Input -
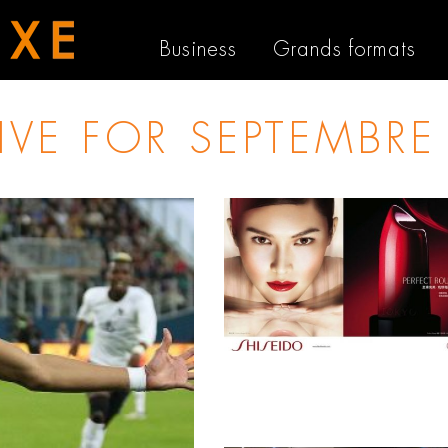
Business
Grands formats
IVE FOR
SEPTEMBRE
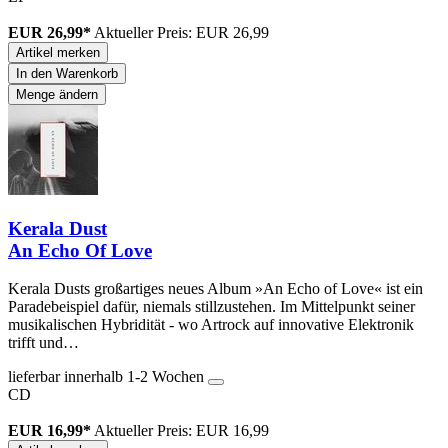
EUR 26,99*
Aktueller Preis: EUR 26,99
Artikel merken
In den Warenkorb
Menge ändern
Kerala Dust
An Echo Of Love
Kerala Dusts großartiges neues Album »An Echo of Love« ist ein
Paradebeispiel dafür, niemals stillzustehen. Im Mittelpunkt seiner
musikalischen Hybridität - wo Artrock auf innovative Elektronik
trifft und…
lieferbar innerhalb 1-2 Wochen
CD
EUR 16,99*
Aktueller Preis: EUR 16,99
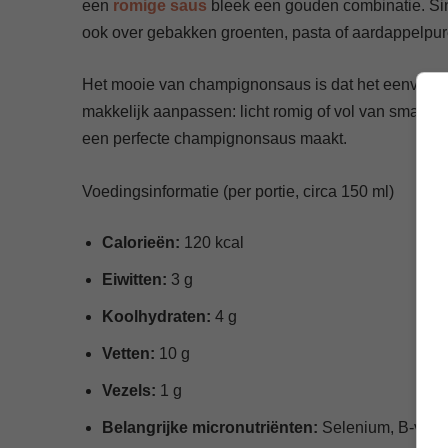
een
romige saus
bleek een gouden combinatie. Sind
ook over gebakken groenten, pasta of aardappelpur
Het mooie van champignonsaus is dat het eenvoudig i
makkelijk aanpassen: licht romig of vol van smaak, m
een perfecte champignonsaus maakt.
Voedingsinformatie (per portie, circa 150 ml)
Calorieën:
120 kcal
Eiwitten:
3 g
Koolhydraten:
4 g
Vetten:
10 g
Vezels:
1 g
Belangrijke micronutriënten:
Selenium, B-vitam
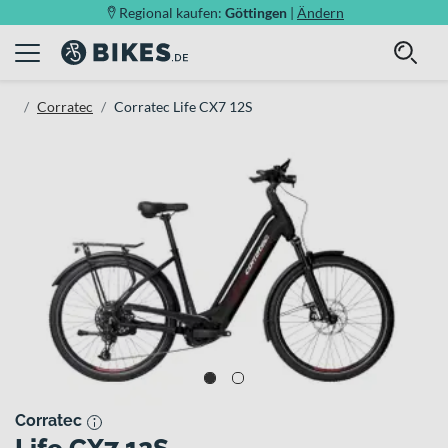
Regional kaufen:
Göttingen
|
Ändern
Corratec
Corratec Life CX7 12S
Corratec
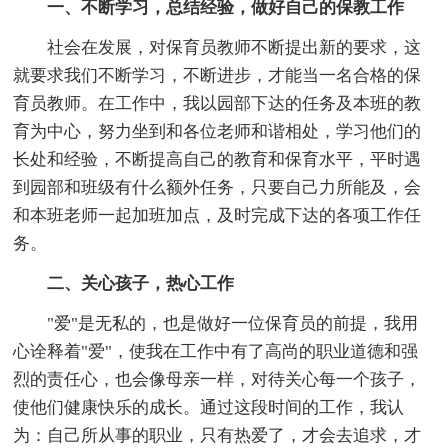
一、不断学习，总结经验，做好自己的保教工作
社会在发展，对保育员教师不断提出新的要求，这
就要求我们不断学习，不断进步，才能当一名合格的保
育员教师。在工作中，我以园部下达的任务及本班的教
育为中心，努力坐到和各位老师和谐相处，学习他们的
长处和经验，不断提高自己的教育和保育水平，平时遇
到园部和班级有什么额外任务，只要自己力所能及，会
和本班老师一起加班加点，及时完成下达的各项工作任
务。
二、关心孩子，热心工作
"爱"是无私的，也是做好一位保育员的前提，我用
心诠释着"爱"，使我在工作中有了高尚的职业道德和强
烈的责任心，也会像母亲一样，对待关心每一个孩子，
使他们健康快乐的成长。通过这段时间的工作，我认
为：自己所从事的职业，只有热爱了，才会去追求，才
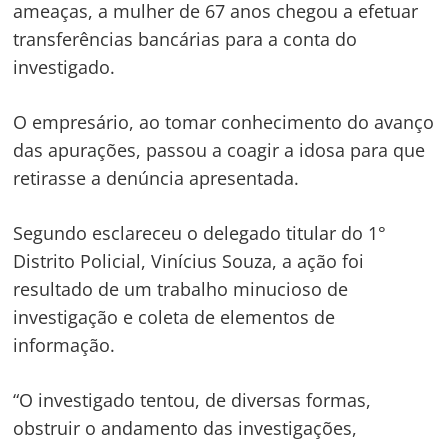
ameaças, a mulher de 67 anos chegou a efetuar
transferências bancárias para a conta do
investigado.
O empresário, ao tomar conhecimento do avanço
das apurações, passou a coagir a idosa para que
retirasse a denúncia apresentada.
Segundo esclareceu o delegado titular do 1°
Distrito Policial, Vinícius Souza, a ação foi
resultado de um trabalho minucioso de
investigação e coleta de elementos de
informação.
“O investigado tentou, de diversas formas,
obstruir o andamento das investigações,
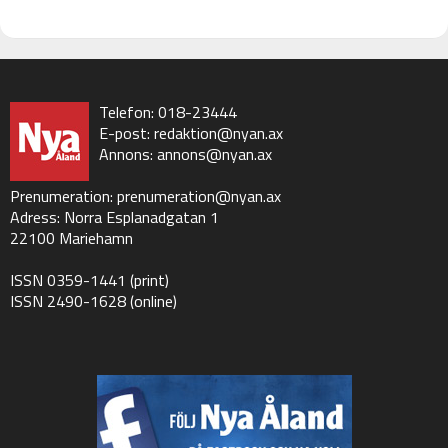
Telefon: 018-23444
E-post:
redaktion@nyan.ax
Annons:
annons@nyan.ax
Prenumeration:
prenumeration@nyan.ax
Adress: Norra Esplanadgatan 1
22100 Mariehamn
ISSN 0359-1441 (print)
ISSN 2490-1628 (online)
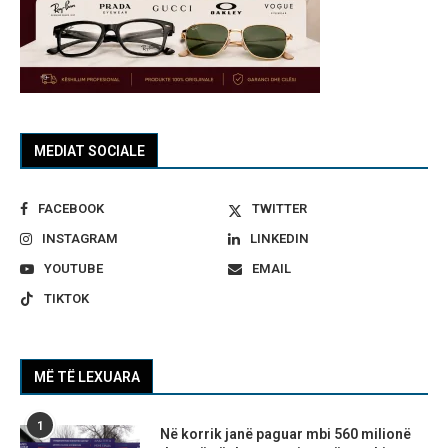
MEDIAT SOCIALE
FACEBOOK
TWITTER
INSTAGRAM
LINKEDIN
YOUTUBE
EMAIL
TIKTOK
MË TË LEXUARA
1
Në korrik janë paguar mbi 560 milionë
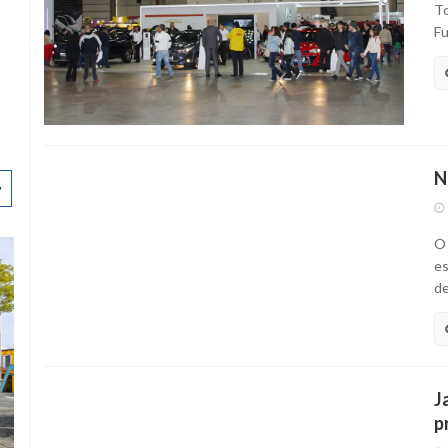
To
Fu
N
v
O 
es
de
J
p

Activity - Render the text read from all the rows above as a numbered list, one line per item, skipping blank lines and leaving out the pictures.

Answer below -
1. Business
2. Grands formats
3. IVE FOR
4. SEPTEMBRE
5. EUR 26,99*
6. Aktueller Preis: EUR 26,99
7. Artikel merken
8. In den Warenkorb
9. Menge ändern
10. Kerala Dust
11. An Echo Of Love
12. Kerala Dusts großartiges neues Album »An Echo of Love« ist ein
13. Paradebeispiel dafür, niemals stillzustehen. Im Mittelpunkt seiner
14. musikalischen Hybridität - wo Artrock auf innovative Elektronik
15. trifft und…
16. lieferbar innerhalb 1-2 Wochen
17. CD
18. EUR 16,99*
19. Aktueller Preis: EUR 16,99
20. een
21. romige saus
22. bleek een gouden combinatie. Sind
23. ook over gebakken groenten, pasta of aardappelpur
24. Het mooie van champignonsaus is dat het eenvoudig i
25. makkelijk aanpassen: licht romig of vol van smaak, m
26. een perfecte champignonsaus maakt.
27. Voedingsinformatie (per portie, circa 150 ml)
28. Calorieën:
29. 120 kcal
30. Eiwitten:
31. 3 g
32. Koolhydraten:
33. 4 g
34. Vetten:
35. 10 g
36. Vezels:
37. 1 g
38. Belangrijke micronutriënten:
39. Selenium, B-vitam
40. Regional kaufen:
41. Göttingen
42. |
43. Ändern
44. Corratec
45. Corratec Life CX7 12S
46. Corratec
47. 一、不断学习，总结经验，做好自己的保教工作
48. 社会在发展，对保育员教师不断提出新的要求，这
49. 就要求我们不断学习，不断进步，才能当一名合格的保
50. 育员教师。在工作中，我以园部下达的任务及本班的教
51. 育为中心，努力坐到和各位老师和谐相处，学习他们的
52. 长处和经验，不断提高自己的教育和保育水平，平时遇
53. 到园部和班级有什么额外任务，只要自己力所能及，会
54. 和本班老师一起加班加点，及时完成下达的各项工作任
55. 务。
56. 二、关心孩子，热心工作
57. "爱"是无私的，也是做好一位保育员的前提，我用
58. 心诠释着"爱"，使我在工作中有了高尚的职业道德和强
59. 烈的责任心，也会像母亲一样，对待关心每一个孩子，
60. 使他们健康快乐的成长。通过这段时间的工作，我认
61. 为：自己所从事的职业，只有热爱了，才会去追求，才
62. ameaças, a mulher de 67 anos chegou a efetuar
63. transferências bancárias para a conta do
64. investigado.
65. O empresário, ao tomar conhecimento do avanço
66. das apurações, passou a coagir a idosa para que
67. retirasse a denúncia apresentada.
68. Segundo esclareceu o delegado titular do 1°
69. Distrito Policial, Vinícius Souza, a ação foi
70. resultado de um trabalho minucioso de
71. investigação e coleta de elementos de
72. informação.
73. “O investigado tentou, de diversas formas,
74. obstruir o andamento das investigações,
75. Telefon: 018-23444
76. E-post:
77. redaktion@nyan.ax
78. Annons:
79. annons@nyan.ax
80. Prenumeration:
81. prenumeration@nyan.ax
82. Adress: Norra Esplanadgatan 1
83. 22100 Mariehamn
84. ISSN 0359-1441 (print)
85. ISSN 2490-1628 (online)
86. MEDIAT SOCIALE
87. FACEBOOK
88. TWITTER
89. INSTAGRAM
90. LINKEDIN
91. YOUTUBE
92. EMAIL
93. TIKTOK
94. MË TË LEXUARA
95. 1
96. Në korrik janë paguar mbi 560 milionë
97. To
98. Fu
99. N
100. v
101. O 
102. es
103. de
104. J
105. p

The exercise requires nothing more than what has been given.